From the port of Iloilo, we rode 2GO’s SuperCat to travel to Bacolod. Upon arrival, we were warmly welcomed by MassKara dancers. The vibrant and intricately designed masks and costumes, and the dancers eagerly running, skipping, whirling and even bobbing up and down made the performance especially amazing to watch. It was a bold display of creativity and community. I later found out that the international crowd-drawer Masskara Festival began when the Negrenses used a smiling mask as the symbol of the festival, and to symbolize the happy spirit of the Negrenses in general, despite frequent economic hurdles in the sugar industry. My friends told me that MassKara is really a unique celebration that allows local and foreign visitors a chance to drink and eat a lot, and be merry for 20 days. I wish I can experience the actual festival next year! Nonetheless, I’m glad I was able to catch a glimpse of the popular event.
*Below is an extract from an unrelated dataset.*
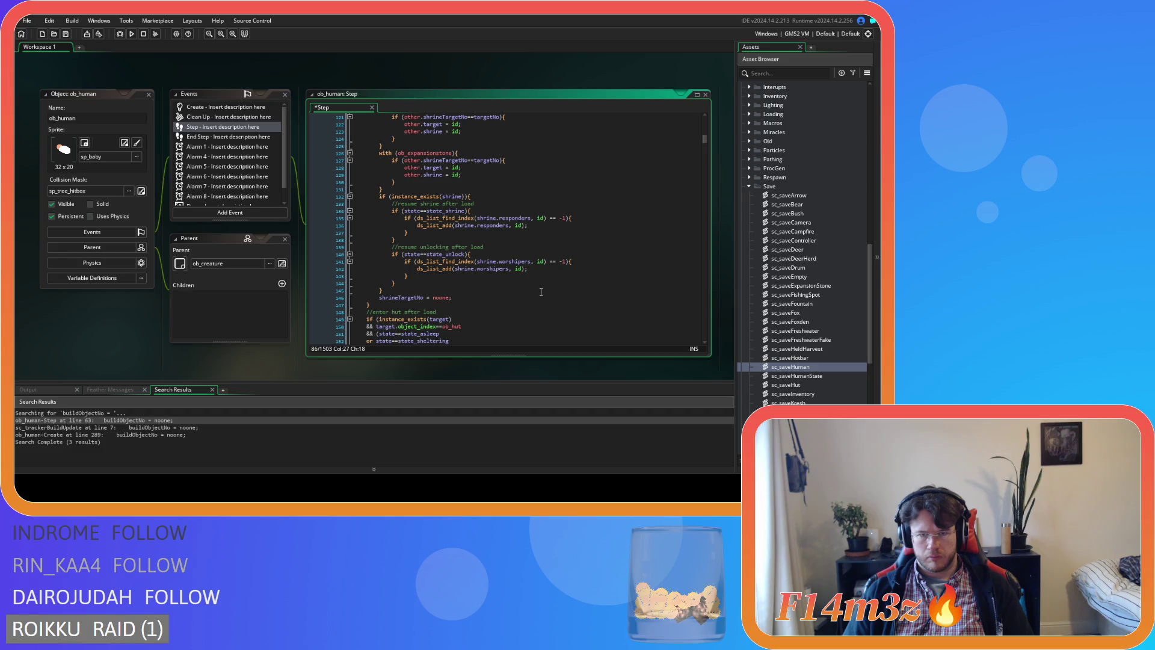
scroll(541, 293, "down", 2)
scroll(541, 292, "down", 3)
After the performance, we went to The Ruins. I’ve seen several photos of it taken during the day, so I thought I wouldn’t be able to fully appreciate the place because it was already night time when we reached the city. I was wrong. It’s beautifully lit at night, enhancing the features in a different way than by daylight. I learned that the Neo-Roman mansion is called the Taj Mahal of the Philippines because a sugar baron named Don Mariano built it for his departed wife Maria Braga. This historical spot shows the remains of the mansion built during World War II wherein the family intentionally burned the house so the Japanese won’t be able to use it as a headquarters during the war. Even though it was already burned down, the great interior of the house is still noticeable. No wonder it’s considered as one of the 12 most fascinating ruins in the world! Another reason to return – since the mansion was constructed using cement mixed with egg yolk, our guide said that it’s best to go to The Ruins during sunset because visitors can see the gloss or shine on the walls.
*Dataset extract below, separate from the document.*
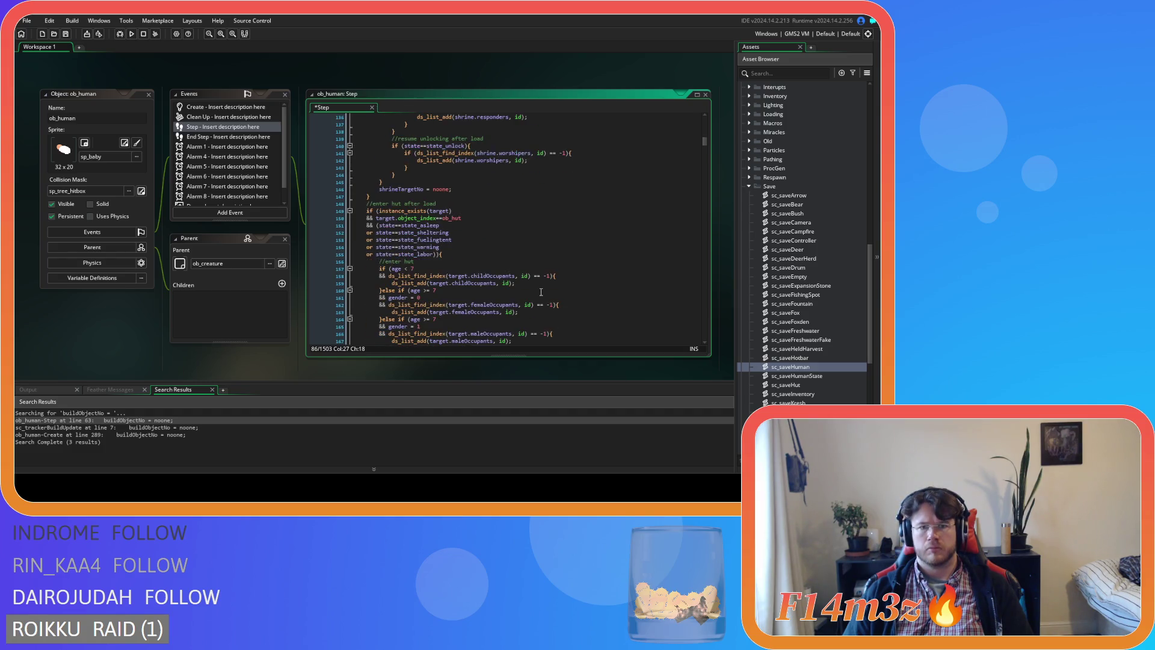
scroll(541, 292, "up", 20)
After our fascinating experience at The Ruins, we went to Calea, a specialty cake house which serves a variety of cakes and coffee. As soon as we got inside, we were indeed overwhelmed by the wide selection. Every cake seemed delicious and we were having a hard time choosing which cakes to try out so we ordered different flavors. I’m not exaggerating when I say that we loved everything! I wish they would open a branch in Manila; if not, I will definitely be visiting again when I go to Bacolod next time. We also made a quick stop at the Provincial Capitol of Negros Occidental. Its facade quite reminded me of AS/Palma Hall in UP Diliman because of the tall, white pillars. It’s so striking, even at night. I’ve always liked the architecture of most government buildings in the Philippines!
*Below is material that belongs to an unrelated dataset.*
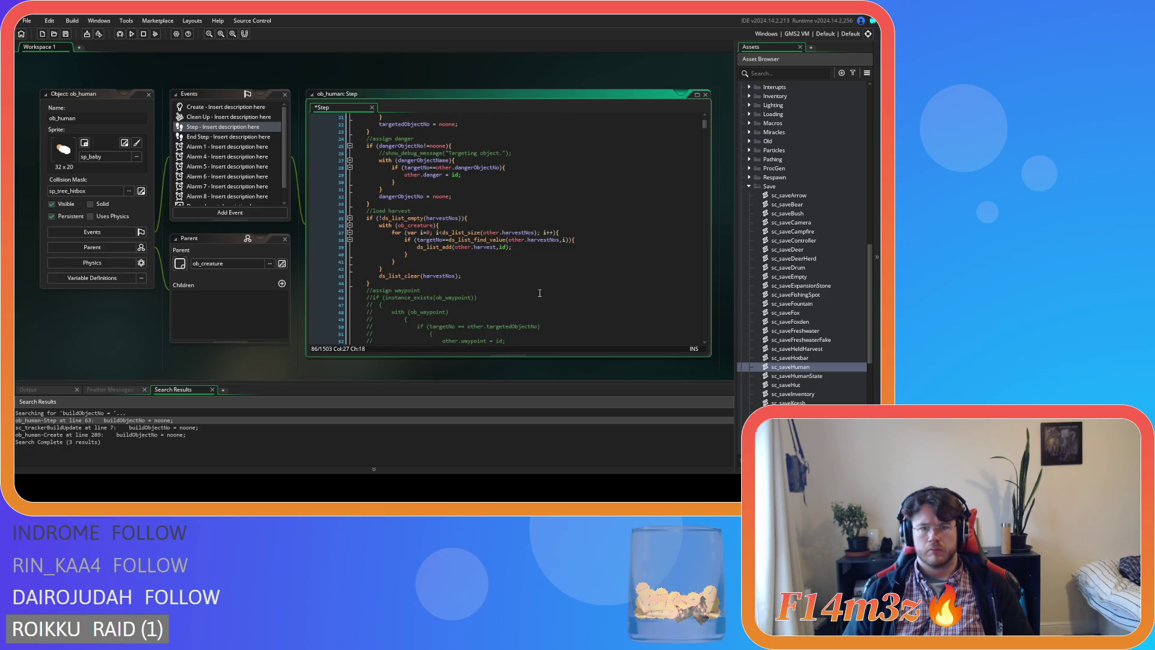
scroll(540, 293, "up", 3)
Sadly, it was time to leave Bacolod. We hopped on-board the St. Michael the Archangel again, en route to Manila. I’m so grateful that I got to visit two beautiful cities in one day, thanks to 2GO Travel. I was able to meet new friends while having so much fun. I gained new knowledge on the rich culture, history, and people of both cities. My imagination sparked, I felt renewed and connected with the world beyond just pixels and frames. I’m encouraged to explore the Philippines more. Nothing can beat the feeling of traveling into one’s own country and no place like home cannot be more true.